• _PROBLEM REQUIREMENTS_
Lines from the start of the data through the line containing "histopathology image exhibits" must be given again exactly. Leave the others out.

----

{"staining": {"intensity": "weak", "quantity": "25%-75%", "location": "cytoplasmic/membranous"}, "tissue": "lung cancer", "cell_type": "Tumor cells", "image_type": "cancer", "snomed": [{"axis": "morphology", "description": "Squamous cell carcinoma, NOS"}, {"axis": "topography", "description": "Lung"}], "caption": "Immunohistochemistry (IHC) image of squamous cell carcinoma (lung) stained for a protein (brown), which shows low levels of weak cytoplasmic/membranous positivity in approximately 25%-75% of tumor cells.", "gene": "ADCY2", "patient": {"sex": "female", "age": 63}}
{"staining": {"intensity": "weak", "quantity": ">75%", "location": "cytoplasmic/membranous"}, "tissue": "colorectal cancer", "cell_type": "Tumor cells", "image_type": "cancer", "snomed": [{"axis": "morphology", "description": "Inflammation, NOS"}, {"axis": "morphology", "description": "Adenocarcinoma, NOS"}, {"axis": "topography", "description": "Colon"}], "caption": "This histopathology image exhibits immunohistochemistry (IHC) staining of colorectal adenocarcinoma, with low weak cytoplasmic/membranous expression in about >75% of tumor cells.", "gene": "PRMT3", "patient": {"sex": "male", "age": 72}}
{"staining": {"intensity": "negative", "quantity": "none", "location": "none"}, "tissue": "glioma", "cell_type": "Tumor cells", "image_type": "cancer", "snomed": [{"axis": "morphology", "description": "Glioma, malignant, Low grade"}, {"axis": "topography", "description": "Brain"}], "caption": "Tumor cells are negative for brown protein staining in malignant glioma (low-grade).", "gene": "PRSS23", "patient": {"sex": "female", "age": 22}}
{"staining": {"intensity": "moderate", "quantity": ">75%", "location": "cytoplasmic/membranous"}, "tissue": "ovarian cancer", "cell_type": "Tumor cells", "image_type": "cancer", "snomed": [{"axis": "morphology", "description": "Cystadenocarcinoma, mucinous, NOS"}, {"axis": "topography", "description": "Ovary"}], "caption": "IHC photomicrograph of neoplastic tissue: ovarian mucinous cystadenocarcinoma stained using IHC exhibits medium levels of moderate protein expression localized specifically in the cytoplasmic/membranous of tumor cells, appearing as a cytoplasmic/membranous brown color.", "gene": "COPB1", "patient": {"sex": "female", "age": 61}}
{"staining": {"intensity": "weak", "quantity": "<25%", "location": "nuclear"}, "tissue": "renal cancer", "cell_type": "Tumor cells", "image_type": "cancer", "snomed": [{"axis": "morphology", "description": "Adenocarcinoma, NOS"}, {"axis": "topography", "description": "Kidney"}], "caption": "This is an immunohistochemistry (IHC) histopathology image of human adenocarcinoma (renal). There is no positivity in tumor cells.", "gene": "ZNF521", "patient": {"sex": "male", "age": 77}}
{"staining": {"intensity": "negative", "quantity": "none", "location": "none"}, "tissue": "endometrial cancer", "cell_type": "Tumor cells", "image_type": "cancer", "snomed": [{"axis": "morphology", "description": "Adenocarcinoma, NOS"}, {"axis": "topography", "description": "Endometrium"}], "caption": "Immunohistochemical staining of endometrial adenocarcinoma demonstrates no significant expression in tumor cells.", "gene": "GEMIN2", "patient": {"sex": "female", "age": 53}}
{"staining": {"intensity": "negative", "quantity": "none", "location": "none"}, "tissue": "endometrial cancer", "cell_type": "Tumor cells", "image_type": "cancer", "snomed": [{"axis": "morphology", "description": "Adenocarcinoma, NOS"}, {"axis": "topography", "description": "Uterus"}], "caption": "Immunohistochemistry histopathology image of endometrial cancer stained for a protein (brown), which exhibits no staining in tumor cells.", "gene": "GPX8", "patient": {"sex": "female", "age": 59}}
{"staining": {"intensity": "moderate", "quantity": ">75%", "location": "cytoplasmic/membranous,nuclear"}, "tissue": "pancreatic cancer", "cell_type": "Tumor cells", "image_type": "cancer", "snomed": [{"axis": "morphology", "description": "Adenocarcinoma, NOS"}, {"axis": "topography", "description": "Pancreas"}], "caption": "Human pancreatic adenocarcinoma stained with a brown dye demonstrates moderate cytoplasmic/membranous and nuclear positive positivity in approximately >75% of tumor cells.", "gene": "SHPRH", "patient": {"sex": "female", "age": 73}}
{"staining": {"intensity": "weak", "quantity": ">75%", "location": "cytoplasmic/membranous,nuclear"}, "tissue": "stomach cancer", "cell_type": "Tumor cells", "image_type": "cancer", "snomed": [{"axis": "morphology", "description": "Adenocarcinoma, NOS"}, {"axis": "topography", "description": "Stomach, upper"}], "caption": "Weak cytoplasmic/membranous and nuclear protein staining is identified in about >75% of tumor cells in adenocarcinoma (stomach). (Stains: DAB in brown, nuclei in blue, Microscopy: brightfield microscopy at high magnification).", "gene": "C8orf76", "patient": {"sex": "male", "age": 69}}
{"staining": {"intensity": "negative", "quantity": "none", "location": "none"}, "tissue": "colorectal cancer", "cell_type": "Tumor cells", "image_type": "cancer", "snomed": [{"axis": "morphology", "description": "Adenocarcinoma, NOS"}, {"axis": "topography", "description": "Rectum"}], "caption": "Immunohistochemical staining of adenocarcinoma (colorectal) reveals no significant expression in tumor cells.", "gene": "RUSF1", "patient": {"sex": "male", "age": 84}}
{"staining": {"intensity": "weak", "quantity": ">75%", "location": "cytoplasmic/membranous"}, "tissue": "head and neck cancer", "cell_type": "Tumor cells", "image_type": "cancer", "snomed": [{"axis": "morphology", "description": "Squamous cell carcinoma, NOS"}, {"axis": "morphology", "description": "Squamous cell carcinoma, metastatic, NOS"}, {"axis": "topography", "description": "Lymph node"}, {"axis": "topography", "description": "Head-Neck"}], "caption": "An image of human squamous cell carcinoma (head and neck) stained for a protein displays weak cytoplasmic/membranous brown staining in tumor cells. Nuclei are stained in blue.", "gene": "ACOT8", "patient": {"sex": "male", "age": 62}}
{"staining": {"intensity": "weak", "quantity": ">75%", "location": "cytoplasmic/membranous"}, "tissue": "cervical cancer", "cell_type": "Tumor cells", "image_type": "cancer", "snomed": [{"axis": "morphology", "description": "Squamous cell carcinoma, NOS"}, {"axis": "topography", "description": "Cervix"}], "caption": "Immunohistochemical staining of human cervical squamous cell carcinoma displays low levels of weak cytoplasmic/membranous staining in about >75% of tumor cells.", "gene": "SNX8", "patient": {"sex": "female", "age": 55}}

----

• _THE ANSWER_
{"staining": {"intensity": "weak", "quantity": "25%-75%", "location": "cytoplasmic/membranous"}, "tissue": "lung cancer", "cell_type": "Tumor cells", "image_type": "cancer", "snomed": [{"axis": "morphology", "description": "Squamous cell carcinoma, NOS"}, {"axis": "topography", "description": "Lung"}], "caption": "Immunohistochemistry (IHC) image of squamous cell carcinoma (lung) stained for a protein (brown), which shows low levels of weak cytoplasmic/membranous positivity in approximately 25%-75% of tumor cells.", "gene": "ADCY2", "patient": {"sex": "female", "age": 63}}
{"staining": {"intensity": "weak", "quantity": ">75%", "location": "cytoplasmic/membranous"}, "tissue": "colorectal cancer", "cell_type": "Tumor cells", "image_type": "cancer", "snomed": [{"axis": "morphology", "description": "Inflammation, NOS"}, {"axis": "morphology", "description": "Adenocarcinoma, NOS"}, {"axis": "topography", "description": "Colon"}], "caption": "This histopathology image exhibits immunohistochemistry (IHC) staining of colorectal adenocarcinoma, with low weak cytoplasmic/membranous expression in about >75% of tumor cells.", "gene": "PRMT3", "patient": {"sex": "male", "age": 72}}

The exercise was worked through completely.